---------- EXERCISE DATA
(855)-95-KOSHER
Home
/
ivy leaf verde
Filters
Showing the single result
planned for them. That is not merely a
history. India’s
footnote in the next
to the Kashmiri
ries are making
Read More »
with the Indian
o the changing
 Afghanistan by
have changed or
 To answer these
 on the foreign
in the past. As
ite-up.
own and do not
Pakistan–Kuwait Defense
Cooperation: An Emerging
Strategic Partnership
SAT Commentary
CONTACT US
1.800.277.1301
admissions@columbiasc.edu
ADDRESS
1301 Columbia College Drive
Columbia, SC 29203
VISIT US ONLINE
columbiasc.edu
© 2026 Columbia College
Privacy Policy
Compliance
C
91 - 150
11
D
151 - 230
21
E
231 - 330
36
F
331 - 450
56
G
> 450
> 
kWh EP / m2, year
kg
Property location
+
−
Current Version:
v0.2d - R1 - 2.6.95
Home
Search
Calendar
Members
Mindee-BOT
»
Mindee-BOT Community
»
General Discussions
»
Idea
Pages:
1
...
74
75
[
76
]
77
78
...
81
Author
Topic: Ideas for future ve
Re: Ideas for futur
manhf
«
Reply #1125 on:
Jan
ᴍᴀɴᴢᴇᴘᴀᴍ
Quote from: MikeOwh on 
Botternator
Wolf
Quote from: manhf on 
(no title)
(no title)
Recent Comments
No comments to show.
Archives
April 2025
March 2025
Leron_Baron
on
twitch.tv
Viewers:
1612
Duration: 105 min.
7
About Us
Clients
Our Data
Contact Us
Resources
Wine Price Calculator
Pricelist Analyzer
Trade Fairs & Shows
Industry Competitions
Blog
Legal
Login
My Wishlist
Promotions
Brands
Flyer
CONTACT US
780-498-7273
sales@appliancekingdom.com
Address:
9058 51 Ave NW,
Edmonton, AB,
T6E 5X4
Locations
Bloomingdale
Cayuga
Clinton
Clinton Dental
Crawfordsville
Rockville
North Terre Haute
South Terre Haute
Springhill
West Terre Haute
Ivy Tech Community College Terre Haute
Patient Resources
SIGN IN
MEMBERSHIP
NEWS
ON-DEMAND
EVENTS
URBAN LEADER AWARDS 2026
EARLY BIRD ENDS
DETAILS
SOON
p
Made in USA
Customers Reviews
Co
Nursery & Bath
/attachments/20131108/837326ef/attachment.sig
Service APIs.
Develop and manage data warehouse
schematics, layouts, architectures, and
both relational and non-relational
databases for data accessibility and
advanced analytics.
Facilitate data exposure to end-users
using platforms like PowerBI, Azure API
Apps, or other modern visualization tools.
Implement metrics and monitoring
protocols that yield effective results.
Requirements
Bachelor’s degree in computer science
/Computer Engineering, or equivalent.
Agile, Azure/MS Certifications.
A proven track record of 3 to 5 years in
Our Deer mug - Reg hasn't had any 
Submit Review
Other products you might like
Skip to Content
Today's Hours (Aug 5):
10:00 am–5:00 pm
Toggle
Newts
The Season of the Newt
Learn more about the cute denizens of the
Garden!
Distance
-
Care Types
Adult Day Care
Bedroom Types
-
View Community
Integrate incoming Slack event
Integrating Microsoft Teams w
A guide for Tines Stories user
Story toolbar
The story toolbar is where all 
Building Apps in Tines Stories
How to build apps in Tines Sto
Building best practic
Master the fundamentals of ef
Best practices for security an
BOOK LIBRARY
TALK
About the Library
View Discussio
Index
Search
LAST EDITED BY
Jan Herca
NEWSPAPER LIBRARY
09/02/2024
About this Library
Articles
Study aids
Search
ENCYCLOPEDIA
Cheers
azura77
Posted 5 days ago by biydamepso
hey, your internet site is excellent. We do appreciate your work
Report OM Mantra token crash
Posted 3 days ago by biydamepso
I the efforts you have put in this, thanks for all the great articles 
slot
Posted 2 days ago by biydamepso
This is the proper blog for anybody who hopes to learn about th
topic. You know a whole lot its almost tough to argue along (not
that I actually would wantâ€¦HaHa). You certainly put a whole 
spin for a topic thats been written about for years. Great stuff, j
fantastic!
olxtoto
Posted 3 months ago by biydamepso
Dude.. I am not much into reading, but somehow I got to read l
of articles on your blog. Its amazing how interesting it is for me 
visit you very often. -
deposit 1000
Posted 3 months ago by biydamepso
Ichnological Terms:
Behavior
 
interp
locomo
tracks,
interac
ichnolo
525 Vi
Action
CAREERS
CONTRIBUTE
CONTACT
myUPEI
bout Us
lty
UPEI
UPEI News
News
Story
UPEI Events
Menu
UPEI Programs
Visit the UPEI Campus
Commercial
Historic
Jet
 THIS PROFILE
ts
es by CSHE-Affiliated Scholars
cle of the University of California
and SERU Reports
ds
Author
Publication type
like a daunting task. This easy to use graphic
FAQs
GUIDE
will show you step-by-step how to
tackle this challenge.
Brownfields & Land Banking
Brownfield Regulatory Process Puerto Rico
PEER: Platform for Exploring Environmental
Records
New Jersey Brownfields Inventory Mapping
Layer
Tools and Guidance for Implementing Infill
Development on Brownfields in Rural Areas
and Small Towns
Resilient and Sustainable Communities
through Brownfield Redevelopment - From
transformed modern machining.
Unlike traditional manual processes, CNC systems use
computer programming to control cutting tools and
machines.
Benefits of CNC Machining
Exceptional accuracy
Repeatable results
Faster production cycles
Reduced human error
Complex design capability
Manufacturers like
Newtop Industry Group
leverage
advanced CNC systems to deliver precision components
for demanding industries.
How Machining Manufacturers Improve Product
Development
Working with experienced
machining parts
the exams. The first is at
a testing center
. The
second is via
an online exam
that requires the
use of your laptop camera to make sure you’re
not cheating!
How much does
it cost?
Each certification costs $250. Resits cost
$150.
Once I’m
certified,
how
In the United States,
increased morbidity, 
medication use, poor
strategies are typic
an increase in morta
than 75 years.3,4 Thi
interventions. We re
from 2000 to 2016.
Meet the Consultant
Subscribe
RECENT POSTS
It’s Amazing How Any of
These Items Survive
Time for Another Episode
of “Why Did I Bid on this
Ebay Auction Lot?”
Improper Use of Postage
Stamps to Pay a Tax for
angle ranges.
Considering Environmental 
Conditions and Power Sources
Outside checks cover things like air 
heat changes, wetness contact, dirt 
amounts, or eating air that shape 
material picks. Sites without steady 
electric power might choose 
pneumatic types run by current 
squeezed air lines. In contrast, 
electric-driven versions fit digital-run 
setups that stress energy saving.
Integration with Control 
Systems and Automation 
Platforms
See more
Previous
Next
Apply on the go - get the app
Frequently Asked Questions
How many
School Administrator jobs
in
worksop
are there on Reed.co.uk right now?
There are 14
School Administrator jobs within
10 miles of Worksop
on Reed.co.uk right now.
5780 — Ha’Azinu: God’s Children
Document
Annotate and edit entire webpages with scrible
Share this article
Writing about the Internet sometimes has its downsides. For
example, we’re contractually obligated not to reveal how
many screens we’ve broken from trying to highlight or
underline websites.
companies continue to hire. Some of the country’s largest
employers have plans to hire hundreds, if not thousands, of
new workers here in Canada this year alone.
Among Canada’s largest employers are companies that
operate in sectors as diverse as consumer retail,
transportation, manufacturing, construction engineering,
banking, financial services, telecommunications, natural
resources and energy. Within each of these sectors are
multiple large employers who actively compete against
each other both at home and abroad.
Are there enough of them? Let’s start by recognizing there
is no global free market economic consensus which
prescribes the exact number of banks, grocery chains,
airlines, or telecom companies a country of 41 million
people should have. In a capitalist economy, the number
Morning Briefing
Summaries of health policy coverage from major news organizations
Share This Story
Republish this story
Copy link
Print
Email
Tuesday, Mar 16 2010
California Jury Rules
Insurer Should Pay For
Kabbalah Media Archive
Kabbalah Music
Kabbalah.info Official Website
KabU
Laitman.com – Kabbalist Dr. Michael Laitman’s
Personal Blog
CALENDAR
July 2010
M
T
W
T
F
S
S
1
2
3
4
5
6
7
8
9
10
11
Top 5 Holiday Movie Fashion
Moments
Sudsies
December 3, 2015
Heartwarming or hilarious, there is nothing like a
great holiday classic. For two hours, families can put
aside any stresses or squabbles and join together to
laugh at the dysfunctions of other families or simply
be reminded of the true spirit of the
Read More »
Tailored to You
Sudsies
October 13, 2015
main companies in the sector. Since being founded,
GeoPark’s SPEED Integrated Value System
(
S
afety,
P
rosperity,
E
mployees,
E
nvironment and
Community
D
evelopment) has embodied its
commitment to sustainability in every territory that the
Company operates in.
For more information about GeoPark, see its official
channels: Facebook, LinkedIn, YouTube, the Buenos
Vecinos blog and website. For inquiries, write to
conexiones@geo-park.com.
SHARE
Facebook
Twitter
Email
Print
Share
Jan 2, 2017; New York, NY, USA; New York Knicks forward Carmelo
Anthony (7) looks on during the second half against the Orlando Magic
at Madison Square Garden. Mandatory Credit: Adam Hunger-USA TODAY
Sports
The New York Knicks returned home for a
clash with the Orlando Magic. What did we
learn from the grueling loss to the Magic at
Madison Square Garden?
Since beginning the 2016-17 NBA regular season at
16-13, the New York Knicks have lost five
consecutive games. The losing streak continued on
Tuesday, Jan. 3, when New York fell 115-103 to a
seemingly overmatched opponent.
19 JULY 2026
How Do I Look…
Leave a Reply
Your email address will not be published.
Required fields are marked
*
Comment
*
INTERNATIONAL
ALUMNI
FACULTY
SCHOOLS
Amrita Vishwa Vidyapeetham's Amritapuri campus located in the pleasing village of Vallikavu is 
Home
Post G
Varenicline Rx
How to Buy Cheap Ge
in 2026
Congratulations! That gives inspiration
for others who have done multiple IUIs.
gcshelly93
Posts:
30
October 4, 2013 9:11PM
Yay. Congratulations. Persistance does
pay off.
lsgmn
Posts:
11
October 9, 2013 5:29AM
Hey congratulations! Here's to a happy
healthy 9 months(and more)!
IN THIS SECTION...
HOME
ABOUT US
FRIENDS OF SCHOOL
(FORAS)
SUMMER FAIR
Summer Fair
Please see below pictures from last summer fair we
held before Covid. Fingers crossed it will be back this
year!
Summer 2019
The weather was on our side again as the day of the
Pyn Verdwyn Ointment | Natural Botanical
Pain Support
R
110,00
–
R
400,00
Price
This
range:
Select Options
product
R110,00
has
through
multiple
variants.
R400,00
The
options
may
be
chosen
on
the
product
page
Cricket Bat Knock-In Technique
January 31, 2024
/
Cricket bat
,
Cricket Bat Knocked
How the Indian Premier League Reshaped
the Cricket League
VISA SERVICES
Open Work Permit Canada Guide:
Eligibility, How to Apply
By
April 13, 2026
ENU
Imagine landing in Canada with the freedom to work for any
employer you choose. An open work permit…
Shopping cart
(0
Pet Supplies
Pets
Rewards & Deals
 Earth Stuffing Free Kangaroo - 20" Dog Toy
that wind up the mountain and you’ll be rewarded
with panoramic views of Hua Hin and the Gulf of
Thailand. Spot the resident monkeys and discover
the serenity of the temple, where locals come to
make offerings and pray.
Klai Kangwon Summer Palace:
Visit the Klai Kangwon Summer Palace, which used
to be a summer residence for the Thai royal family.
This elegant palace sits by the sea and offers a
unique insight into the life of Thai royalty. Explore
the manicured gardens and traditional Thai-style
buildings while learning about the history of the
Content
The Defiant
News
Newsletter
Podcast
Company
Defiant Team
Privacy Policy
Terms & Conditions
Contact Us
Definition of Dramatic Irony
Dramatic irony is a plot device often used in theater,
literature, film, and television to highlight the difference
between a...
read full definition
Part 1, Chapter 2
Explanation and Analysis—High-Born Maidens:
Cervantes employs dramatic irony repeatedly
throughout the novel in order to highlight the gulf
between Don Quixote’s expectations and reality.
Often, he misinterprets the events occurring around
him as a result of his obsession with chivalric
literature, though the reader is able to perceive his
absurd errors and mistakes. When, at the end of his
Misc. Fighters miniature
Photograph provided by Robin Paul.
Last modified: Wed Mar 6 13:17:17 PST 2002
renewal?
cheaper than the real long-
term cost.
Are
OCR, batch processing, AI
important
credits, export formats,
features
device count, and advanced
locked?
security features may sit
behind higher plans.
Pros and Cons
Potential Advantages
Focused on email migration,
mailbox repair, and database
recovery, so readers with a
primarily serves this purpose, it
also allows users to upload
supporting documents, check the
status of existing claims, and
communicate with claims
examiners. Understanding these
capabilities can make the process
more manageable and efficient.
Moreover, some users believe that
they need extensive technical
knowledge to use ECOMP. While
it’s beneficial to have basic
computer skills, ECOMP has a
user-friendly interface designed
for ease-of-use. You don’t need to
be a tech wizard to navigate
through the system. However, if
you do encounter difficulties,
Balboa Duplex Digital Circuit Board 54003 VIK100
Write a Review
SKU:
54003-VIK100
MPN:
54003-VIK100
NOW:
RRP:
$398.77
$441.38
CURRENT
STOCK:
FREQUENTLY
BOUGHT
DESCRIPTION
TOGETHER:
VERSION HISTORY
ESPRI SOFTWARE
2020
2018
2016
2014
--------------------
**TASK STATEMENT**
Beginning with the first line above, could you copy every line exactly, up to and including the one with "Service APIs."?

**OUTPUT OF THE EXERCISE**
(855)-95-KOSHER
Home
/
ivy leaf verde
Filters
Showing the single result
planned for them. That is not merely a
history. India’s
footnote in the next
to the Kashmiri
ries are making
Read More »
with the Indian
o the changing
 Afghanistan by
have changed or
 To answer these
 on the foreign
in the past. As
ite-up.
own and do not
Pakistan–Kuwait Defense
Cooperation: An Emerging
Strategic Partnership
SAT Commentary
CONTACT US
1.800.277.1301
admissions@columbiasc.edu
ADDRESS
1301 Columbia College Drive
Columbia, SC 29203
VISIT US ONLINE
columbiasc.edu
© 2026 Columbia College
Privacy Policy
Compliance
C
91 - 150
11
D
151 - 230
21
E
231 - 330
36
F
331 - 450
56
G
> 450
> 
kWh EP / m2, year
kg
Property location
+
−
Current Version:
v0.2d - R1 - 2.6.95
Home
Search
Calendar
Members
Mindee-BOT
»
Mindee-BOT Community
»
General Discussions
»
Idea
Pages:
1
...
74
75
[
76
]
77
78
...
81
Author
Topic: Ideas for future ve
Re: Ideas for futur
manhf
«
Reply #1125 on:
Jan
ᴍᴀɴᴢᴇᴘᴀᴍ
Quote from: MikeOwh on 
Botternator
Wolf
Quote from: manhf on 
(no title)
(no title)
Recent Comments
No comments to show.
Archives
April 2025
March 2025
Leron_Baron
on
twitch.tv
Viewers:
1612
Duration: 105 min.
7
About Us
Clients
Our Data
Contact Us
Resources
Wine Price Calculator
Pricelist Analyzer
Trade Fairs & Shows
Industry Competitions
Blog
Legal
Login
My Wishlist
Promotions
Brands
Flyer
CONTACT US
780-498-7273
sales@appliancekingdom.com
Address:
9058 51 Ave NW,
Edmonton, AB,
T6E 5X4
Locations
Bloomingdale
Cayuga
Clinton
Clinton Dental
Crawfordsville
Rockville
North Terre Haute
South Terre Haute
Springhill
West Terre Haute
Ivy Tech Community College Terre Haute
Patient Resources
SIGN IN
MEMBERSHIP
NEWS
ON-DEMAND
EVENTS
URBAN LEADER AWARDS 2026
EARLY BIRD ENDS
DETAILS
SOON
p
Made in USA
Customers Reviews
Co
Nursery & Bath
/attachments/20131108/837326ef/attachment.sig
Service APIs.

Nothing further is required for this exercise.